England, however, propose to choose on merit. Anyway, that is what Jack Rowell told Brian Moore - and that is why Moore has put off his decision to retire from international rugby. The story is told in Moore and Stephen Jones's book Brian Moore: The Autobiography (Partridge Press, pounds 16.99).

It is published at a most apposite time. Not only has everything that Moore prophesied and worked for more or less come about - though not perhaps in the way he wanted - it has happened when he, and others like him, are growing too old to profit from it.

In the recent England team there are Moore himself, Rob Andrew, Dewi Morris, Dean Richards, Rory Underwood and, the most public figure of all, Will Carling. Morris has already retired; while Andrew is to become a player-manager with Newcastle. The rest will almost certainly not be playing in the next World Cup. Even more unfairly, they will miss the money that will be forthcoming in the next few years.

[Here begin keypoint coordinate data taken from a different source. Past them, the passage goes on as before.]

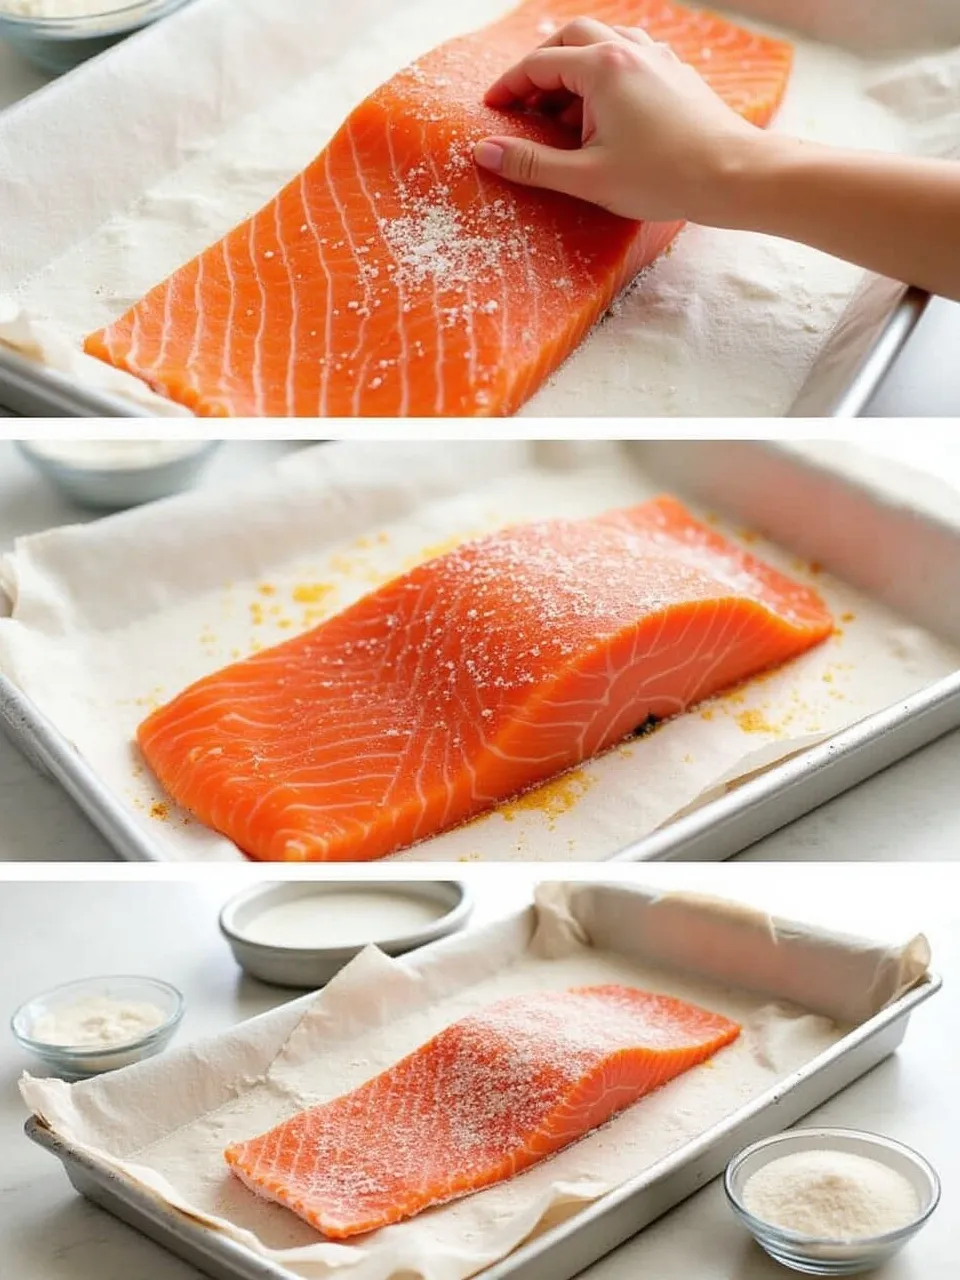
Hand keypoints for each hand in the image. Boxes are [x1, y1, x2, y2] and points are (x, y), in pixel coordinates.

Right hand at [474, 18, 764, 223]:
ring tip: (562, 110)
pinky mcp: (675, 73)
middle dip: (540, 68)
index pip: (538, 65)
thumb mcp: (587, 177)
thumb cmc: (663, 177)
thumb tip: (485, 153)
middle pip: (569, 38)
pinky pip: (630, 57)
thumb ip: (533, 163)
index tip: (491, 110)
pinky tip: (604, 110)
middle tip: (523, 104)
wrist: (733, 175)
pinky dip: (605, 75)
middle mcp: (629, 49)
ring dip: (574, 68)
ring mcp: (656, 57)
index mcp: (602, 67)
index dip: (508, 88)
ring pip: (602, 42)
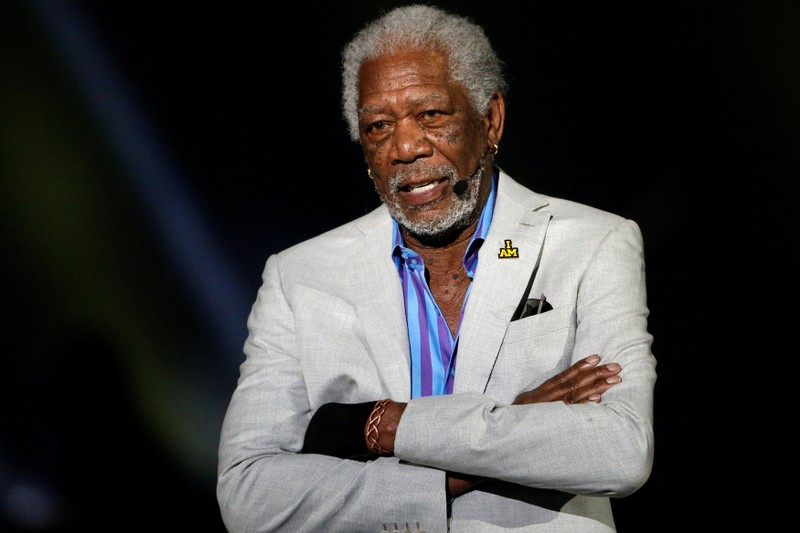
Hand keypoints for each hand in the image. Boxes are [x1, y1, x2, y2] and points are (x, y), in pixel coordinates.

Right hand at [447, 355, 620, 496]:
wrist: (494, 441)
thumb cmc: (511, 424)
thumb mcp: (524, 407)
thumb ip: (542, 400)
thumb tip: (562, 393)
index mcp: (538, 395)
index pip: (562, 377)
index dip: (579, 367)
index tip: (597, 357)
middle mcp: (543, 401)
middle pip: (572, 384)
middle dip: (596, 375)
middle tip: (616, 368)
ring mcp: (546, 413)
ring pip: (575, 397)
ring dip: (596, 387)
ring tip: (614, 380)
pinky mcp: (549, 425)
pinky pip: (569, 415)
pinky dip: (583, 407)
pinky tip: (598, 401)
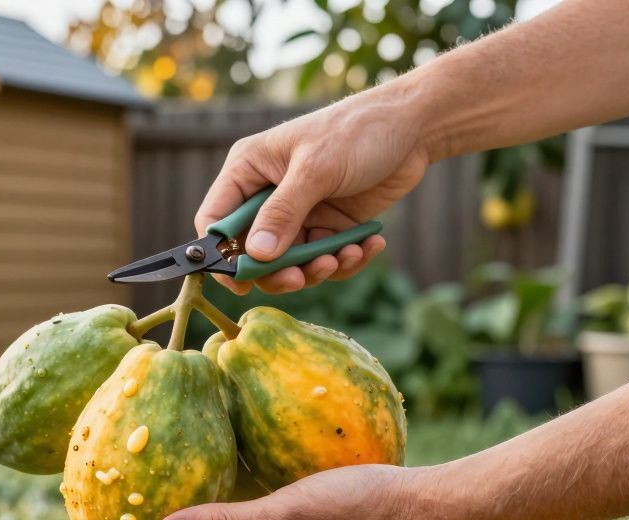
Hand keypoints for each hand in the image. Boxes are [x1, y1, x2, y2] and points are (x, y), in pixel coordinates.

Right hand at [198, 87, 430, 294]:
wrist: (412, 127)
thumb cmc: (356, 131)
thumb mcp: (316, 169)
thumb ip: (283, 213)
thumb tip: (255, 255)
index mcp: (249, 171)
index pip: (216, 220)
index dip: (220, 255)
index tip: (241, 282)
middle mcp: (267, 195)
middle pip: (252, 252)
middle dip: (277, 270)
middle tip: (301, 277)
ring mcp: (299, 213)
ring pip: (290, 262)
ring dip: (316, 268)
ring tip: (346, 255)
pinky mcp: (328, 225)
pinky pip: (324, 258)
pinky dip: (345, 260)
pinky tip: (368, 245)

Certainly Andrew has secured lucrative employment in his native north- east. Carling's business continues, though whether his recent escapades make it a better or worse commercial proposition is not for me to say. The point is, however, that the players who did more than any others to bring about professionalism in the northern hemisphere - the senior members of the England squad - do not look likely to make as much as they could have done, because their careers are drawing to a close.

If Moore, an intelligent man, realises this, he shows no sign of bitterness. It is not a bitter book. What it is, if I may make the distinction, is a resentful book. In particular, Moore resented - still resents - his exclusion from what he and Jones perhaps infelicitously refer to as the "inner circle" of Carling and Geoff Cooke.

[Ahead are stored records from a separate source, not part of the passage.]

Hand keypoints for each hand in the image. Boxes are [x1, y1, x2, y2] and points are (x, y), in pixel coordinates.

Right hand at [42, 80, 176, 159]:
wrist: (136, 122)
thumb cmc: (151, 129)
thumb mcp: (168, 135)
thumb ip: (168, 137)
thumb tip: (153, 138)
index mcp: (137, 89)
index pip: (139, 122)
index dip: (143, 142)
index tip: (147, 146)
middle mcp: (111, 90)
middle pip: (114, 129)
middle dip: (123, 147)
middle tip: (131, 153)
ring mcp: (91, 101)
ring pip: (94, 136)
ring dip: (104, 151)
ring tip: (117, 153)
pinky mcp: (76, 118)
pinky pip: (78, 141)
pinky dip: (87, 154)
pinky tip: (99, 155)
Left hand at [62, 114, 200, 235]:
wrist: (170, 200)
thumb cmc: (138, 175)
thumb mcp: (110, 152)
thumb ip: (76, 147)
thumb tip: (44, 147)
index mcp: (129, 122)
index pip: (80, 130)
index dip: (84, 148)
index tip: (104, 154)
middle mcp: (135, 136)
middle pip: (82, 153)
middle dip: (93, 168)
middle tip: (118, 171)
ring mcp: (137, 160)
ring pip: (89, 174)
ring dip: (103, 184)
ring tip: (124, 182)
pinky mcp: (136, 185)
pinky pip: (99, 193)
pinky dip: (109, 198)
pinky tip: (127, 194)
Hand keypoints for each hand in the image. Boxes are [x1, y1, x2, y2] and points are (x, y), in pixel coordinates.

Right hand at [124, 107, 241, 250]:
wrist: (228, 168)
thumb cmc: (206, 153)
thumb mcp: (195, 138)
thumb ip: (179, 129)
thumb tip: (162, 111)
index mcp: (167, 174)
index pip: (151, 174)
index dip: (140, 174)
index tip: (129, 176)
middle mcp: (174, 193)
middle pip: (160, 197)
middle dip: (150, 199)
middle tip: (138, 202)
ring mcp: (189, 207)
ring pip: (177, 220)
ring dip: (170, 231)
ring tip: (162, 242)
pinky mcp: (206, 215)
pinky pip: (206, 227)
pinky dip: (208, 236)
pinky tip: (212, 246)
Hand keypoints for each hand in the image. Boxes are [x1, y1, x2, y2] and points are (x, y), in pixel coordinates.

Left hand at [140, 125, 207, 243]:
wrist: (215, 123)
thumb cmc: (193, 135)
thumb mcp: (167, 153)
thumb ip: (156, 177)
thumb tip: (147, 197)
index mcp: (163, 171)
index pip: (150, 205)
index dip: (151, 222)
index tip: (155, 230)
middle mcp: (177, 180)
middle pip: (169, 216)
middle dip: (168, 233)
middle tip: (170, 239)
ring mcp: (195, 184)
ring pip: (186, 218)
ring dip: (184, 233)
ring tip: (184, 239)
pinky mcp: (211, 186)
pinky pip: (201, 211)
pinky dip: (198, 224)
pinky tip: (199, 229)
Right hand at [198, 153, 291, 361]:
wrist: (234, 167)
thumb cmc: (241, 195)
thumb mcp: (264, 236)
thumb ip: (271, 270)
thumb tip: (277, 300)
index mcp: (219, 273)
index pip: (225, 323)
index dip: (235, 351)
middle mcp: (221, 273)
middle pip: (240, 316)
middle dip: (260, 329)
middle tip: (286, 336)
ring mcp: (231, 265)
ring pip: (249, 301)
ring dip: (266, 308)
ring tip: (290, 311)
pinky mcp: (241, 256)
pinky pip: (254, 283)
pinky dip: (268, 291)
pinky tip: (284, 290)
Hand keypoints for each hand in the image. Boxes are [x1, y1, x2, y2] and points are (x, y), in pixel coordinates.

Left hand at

He tells us that he never came to know either, though he does not blame them for that. Indeed, he pays generous tribute to Cooke, saying that though the England players deserve the credit for the team's success in recent years, this would not have come about without Cooke.

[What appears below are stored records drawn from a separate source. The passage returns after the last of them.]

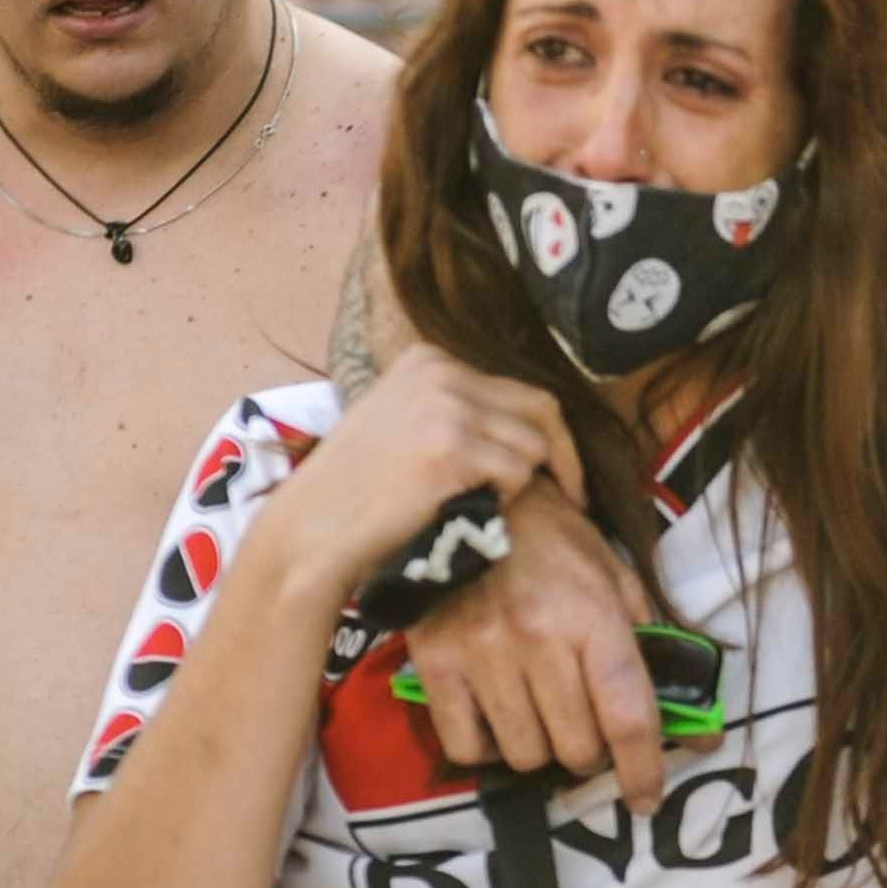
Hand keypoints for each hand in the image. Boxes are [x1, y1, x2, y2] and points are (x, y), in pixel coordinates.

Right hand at [270, 348, 578, 602]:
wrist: (313, 528)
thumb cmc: (355, 491)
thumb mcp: (399, 421)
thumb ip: (452, 409)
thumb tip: (523, 425)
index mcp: (428, 359)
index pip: (517, 389)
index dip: (547, 433)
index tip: (558, 468)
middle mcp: (441, 372)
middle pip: (541, 408)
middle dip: (564, 455)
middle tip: (573, 495)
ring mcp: (447, 408)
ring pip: (533, 446)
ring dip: (520, 483)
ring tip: (481, 505)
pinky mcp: (452, 448)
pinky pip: (518, 475)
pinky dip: (505, 500)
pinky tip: (468, 511)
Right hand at [402, 477, 673, 805]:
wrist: (468, 501)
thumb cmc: (555, 542)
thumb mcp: (616, 577)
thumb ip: (652, 647)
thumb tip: (696, 726)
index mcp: (593, 616)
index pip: (627, 716)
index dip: (643, 769)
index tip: (647, 798)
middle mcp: (538, 639)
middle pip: (576, 748)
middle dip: (590, 754)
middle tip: (586, 734)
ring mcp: (482, 653)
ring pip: (523, 755)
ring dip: (540, 750)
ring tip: (540, 718)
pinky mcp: (434, 663)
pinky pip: (466, 746)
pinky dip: (486, 747)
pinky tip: (496, 719)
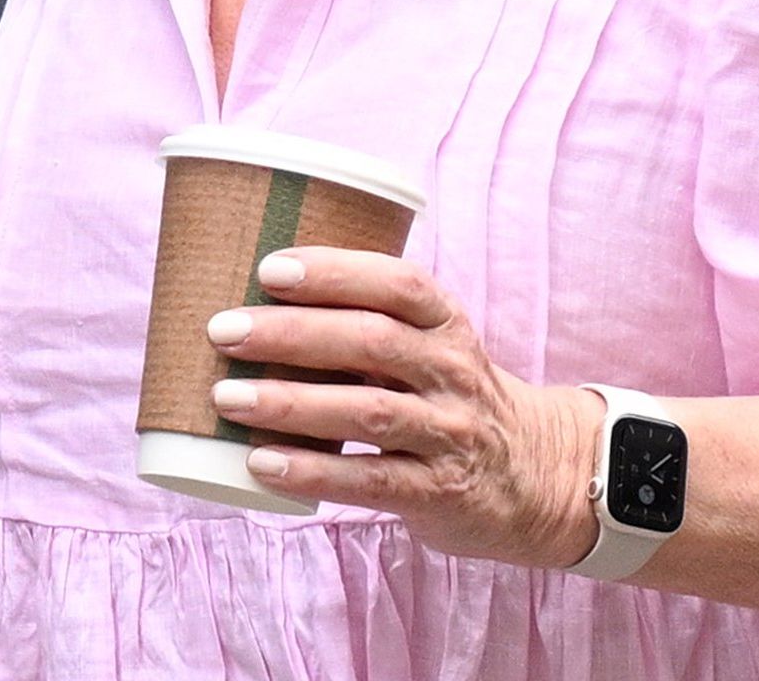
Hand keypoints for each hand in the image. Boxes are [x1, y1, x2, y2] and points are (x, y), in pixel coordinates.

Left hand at [206, 246, 602, 568]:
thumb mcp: (432, 343)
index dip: (335, 271)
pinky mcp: (439, 492)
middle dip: (291, 333)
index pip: (398, 283)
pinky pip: (370, 481)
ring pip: (366, 411)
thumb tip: (258, 297)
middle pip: (371, 341)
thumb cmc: (449, 394)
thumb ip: (368, 319)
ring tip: (226, 396)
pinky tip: (260, 464)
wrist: (534, 474)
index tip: (270, 267)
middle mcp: (451, 371)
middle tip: (224, 330)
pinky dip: (312, 472)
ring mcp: (448, 433)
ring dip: (289, 402)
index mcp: (446, 322)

Others of whom Moore writes generously are Ian McGeechan; Rowell, from what he has seen of him; and also his old Nottingham friend, Alan Davies, who was, he rightly thinks, unfairly dismissed by Wales before the last World Cup.

Altogether he makes several valuable points about touring, though they are not set out in any very clear or systematic way. He believes that coaches should coach and managers manage, and that Cook's principal failing was that he would put his spoke into the coaching machinery. Clive Rowlands, on the 1989 Lions tour of Australia, did not make this mistake.

Though Moore describes Rowlands as "voluble" - as, indeed, he is, few more so - he considers that he did a good job. In fact, he and Ieuan Evans are the only two Welshmen (three if you count Davies too) of whom he has a good word to say. His general view seems to be that as England have long suffered verbal and worse abuse from the Celtic nations and the French, so they are now in justice entitled to a bit of their own back.

Thus the Irish are patronised as kick-and-rushers, their victories over England in 1993 and 1994 rather glossed over, though Moore has a good whinge about Simon Geoghegan's try on the latter occasion. The Welsh are largely ignored. Though he is loud in his praises of Kingsholm, he does not mention St Helen's or Stradey Park at all. The French are tricky customers, prone to dirty play. But Moore reserves his strongest indignation for the Scots, particularly for John Jeffrey, both as a perpetually offside player and as a nationalistic commentator.

All in all it is a most stimulating performance. I certainly hope that new rules about professionalism do not prevent good books of this kind from being written. Still, I could have done with fewer stories about being sick on various occasions, and with a drastic reduction in assertions of the author's independence, aggression, competitiveness and refusal to stand any nonsense from anyone. We know, Brian, we know.